2. Introduce the recommendations: Simulate the implementation of the recommendations by estimating the potential increase in access to maternal health services. This can be done by considering factors such as the number of telehealth consultations, the coverage of mobile clinics, the number of community health workers deployed, and the utilization of maternal health vouchers.

3. Estimate the impact: Calculate the projected impact of the recommendations on improving access to maternal health services. This can be done by comparing the baseline data with the simulated data, taking into account the population size, geographical distribution, and other relevant factors.

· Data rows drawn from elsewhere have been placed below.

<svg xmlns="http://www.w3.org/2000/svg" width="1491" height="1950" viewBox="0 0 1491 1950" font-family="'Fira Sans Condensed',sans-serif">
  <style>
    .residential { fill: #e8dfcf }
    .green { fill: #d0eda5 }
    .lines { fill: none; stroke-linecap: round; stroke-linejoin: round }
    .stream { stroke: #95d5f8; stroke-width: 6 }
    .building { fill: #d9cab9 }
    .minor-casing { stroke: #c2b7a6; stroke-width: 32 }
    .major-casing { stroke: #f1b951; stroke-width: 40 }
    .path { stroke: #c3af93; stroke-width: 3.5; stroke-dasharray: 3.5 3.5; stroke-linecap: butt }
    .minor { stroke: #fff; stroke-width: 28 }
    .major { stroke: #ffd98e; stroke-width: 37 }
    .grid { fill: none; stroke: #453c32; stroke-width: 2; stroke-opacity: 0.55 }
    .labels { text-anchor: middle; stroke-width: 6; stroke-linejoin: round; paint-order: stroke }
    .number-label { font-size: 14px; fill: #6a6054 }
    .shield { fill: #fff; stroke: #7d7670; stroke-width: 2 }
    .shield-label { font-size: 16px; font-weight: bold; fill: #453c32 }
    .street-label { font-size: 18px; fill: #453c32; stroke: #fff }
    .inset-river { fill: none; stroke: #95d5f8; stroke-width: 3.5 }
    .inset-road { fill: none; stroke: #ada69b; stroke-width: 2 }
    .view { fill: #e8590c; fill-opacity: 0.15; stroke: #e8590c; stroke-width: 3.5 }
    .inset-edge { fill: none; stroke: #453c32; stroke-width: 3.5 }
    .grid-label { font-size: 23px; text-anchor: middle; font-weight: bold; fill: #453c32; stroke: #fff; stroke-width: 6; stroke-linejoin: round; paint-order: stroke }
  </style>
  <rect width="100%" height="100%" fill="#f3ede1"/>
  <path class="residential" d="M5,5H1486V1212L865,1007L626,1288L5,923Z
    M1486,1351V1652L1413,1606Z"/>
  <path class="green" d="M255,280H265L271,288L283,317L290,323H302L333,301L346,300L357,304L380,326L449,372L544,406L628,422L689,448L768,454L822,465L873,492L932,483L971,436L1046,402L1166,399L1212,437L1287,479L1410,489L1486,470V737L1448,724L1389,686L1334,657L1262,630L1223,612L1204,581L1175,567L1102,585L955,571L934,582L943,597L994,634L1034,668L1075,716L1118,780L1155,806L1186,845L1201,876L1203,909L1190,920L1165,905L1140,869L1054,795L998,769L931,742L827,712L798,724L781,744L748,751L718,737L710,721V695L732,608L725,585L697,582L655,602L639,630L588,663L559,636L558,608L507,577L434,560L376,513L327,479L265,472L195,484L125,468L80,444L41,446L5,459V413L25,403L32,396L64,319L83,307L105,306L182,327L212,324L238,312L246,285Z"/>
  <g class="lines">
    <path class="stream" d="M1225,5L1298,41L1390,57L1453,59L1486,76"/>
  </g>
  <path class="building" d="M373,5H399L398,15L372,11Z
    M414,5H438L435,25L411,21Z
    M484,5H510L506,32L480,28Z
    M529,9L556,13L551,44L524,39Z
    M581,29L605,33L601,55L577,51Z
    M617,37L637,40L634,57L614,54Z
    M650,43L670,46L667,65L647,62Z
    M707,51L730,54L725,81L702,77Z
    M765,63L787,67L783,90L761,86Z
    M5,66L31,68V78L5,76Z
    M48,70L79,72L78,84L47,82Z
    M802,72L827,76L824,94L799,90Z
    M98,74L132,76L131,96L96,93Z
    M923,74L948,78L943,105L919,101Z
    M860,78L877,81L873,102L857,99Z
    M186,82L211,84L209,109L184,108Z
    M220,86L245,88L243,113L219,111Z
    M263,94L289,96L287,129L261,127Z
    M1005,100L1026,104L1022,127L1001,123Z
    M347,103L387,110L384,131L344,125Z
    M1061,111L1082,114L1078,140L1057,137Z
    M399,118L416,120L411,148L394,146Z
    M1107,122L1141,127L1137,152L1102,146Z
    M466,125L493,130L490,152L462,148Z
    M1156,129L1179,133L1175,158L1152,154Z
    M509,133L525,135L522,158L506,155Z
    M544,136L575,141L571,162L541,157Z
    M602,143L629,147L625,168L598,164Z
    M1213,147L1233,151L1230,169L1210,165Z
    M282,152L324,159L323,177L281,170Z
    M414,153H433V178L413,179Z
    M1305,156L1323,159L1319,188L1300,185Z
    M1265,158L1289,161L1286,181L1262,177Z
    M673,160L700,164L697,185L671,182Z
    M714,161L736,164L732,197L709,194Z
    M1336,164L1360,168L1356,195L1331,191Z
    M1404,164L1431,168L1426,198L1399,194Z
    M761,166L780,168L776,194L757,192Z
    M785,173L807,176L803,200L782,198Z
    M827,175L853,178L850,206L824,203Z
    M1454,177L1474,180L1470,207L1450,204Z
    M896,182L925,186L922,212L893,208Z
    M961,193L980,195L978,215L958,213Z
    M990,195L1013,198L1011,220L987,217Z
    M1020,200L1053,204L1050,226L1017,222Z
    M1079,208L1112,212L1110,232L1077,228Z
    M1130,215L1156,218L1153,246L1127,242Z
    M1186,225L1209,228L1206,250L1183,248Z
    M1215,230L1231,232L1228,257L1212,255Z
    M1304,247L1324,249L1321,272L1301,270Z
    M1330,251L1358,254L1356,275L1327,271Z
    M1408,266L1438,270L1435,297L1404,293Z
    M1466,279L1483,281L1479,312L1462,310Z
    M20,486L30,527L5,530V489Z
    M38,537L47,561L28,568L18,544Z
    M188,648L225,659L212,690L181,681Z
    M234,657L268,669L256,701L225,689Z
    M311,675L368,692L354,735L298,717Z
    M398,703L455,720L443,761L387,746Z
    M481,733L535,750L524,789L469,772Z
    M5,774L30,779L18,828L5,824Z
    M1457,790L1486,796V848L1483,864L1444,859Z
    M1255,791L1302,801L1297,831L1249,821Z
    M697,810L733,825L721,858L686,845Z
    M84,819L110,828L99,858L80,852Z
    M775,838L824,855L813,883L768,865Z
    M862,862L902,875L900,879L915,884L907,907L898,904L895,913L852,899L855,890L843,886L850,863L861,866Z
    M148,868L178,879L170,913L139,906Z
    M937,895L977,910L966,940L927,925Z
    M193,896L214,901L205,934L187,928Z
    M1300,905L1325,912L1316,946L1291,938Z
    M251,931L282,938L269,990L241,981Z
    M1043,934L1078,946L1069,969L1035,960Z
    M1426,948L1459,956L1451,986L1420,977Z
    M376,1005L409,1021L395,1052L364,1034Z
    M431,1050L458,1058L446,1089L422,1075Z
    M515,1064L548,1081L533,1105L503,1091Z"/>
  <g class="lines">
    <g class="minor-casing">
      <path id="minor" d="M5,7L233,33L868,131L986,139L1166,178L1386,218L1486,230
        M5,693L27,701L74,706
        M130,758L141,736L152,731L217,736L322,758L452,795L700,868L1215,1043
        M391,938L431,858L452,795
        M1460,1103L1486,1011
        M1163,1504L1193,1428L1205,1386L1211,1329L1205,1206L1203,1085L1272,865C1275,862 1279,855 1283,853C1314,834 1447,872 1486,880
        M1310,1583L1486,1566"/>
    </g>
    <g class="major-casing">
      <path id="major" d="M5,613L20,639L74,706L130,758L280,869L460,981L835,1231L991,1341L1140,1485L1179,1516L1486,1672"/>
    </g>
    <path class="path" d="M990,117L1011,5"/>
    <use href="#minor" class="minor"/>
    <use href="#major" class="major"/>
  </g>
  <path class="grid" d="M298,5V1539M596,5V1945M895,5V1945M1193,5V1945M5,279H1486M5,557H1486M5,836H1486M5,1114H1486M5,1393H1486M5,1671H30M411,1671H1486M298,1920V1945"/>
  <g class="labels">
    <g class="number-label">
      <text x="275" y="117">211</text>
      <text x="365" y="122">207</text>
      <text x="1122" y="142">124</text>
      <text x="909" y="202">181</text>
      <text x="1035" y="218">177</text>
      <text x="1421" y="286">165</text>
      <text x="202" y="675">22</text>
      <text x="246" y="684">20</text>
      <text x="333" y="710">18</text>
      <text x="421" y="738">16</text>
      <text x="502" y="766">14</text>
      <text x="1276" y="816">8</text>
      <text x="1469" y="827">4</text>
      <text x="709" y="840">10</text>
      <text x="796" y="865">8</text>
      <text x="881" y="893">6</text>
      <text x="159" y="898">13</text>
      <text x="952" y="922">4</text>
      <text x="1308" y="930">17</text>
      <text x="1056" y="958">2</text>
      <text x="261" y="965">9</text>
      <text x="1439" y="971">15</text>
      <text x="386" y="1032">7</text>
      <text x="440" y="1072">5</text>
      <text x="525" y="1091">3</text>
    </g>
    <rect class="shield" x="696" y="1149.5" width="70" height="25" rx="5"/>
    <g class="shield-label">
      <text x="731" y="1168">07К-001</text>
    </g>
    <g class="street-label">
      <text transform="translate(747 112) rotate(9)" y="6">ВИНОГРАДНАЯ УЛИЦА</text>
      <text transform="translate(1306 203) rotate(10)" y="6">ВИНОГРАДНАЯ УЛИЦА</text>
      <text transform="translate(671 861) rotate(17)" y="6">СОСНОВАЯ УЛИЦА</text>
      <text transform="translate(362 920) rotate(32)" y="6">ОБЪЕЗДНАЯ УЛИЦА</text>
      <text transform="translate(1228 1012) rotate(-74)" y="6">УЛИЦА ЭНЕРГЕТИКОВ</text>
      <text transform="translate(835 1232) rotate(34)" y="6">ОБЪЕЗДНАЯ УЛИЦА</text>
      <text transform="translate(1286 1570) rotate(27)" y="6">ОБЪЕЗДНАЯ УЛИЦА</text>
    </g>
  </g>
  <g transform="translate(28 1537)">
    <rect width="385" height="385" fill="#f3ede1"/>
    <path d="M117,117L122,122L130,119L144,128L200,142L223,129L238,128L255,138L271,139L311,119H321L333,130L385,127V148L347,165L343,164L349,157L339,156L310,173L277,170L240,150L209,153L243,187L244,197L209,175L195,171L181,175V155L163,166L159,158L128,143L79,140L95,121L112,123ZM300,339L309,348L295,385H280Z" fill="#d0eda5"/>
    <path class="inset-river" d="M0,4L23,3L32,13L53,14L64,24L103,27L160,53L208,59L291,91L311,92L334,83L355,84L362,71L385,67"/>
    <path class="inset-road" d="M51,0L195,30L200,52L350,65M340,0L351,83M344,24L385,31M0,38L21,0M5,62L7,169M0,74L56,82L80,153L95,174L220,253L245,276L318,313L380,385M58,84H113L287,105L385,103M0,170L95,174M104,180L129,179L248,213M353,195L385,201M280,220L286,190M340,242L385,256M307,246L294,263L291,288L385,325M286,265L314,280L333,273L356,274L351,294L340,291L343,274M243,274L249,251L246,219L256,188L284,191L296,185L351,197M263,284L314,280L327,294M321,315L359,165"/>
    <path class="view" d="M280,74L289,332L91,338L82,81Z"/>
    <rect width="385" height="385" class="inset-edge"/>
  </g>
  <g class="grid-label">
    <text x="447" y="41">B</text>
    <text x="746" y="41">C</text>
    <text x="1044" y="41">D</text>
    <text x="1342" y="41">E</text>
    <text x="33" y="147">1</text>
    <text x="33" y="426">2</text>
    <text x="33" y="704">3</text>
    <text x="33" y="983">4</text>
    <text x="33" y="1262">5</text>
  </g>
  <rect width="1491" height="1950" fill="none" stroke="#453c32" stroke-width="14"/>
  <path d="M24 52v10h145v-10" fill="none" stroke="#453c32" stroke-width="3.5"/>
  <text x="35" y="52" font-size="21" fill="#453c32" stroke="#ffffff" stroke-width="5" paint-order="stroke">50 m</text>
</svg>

4. Analyze the results: Evaluate the impact of the recommendations on key indicators, such as the increase in the number of women receiving prenatal care, the percentage of deliveries attended by skilled birth attendants, and the improvement in postpartum care coverage. Assess the effectiveness of each recommendation and identify any potential challenges or limitations.

5. Refine and adjust: Based on the analysis, refine the recommendations and adjust the simulation model if needed. Consider additional factors, such as the availability of healthcare resources, infrastructure, and cultural considerations, to ensure the recommendations are feasible and effective in the specific context.

By following this methodology, you can simulate the potential impact of the recommendations on improving access to maternal health and make informed decisions on implementing the most effective strategies.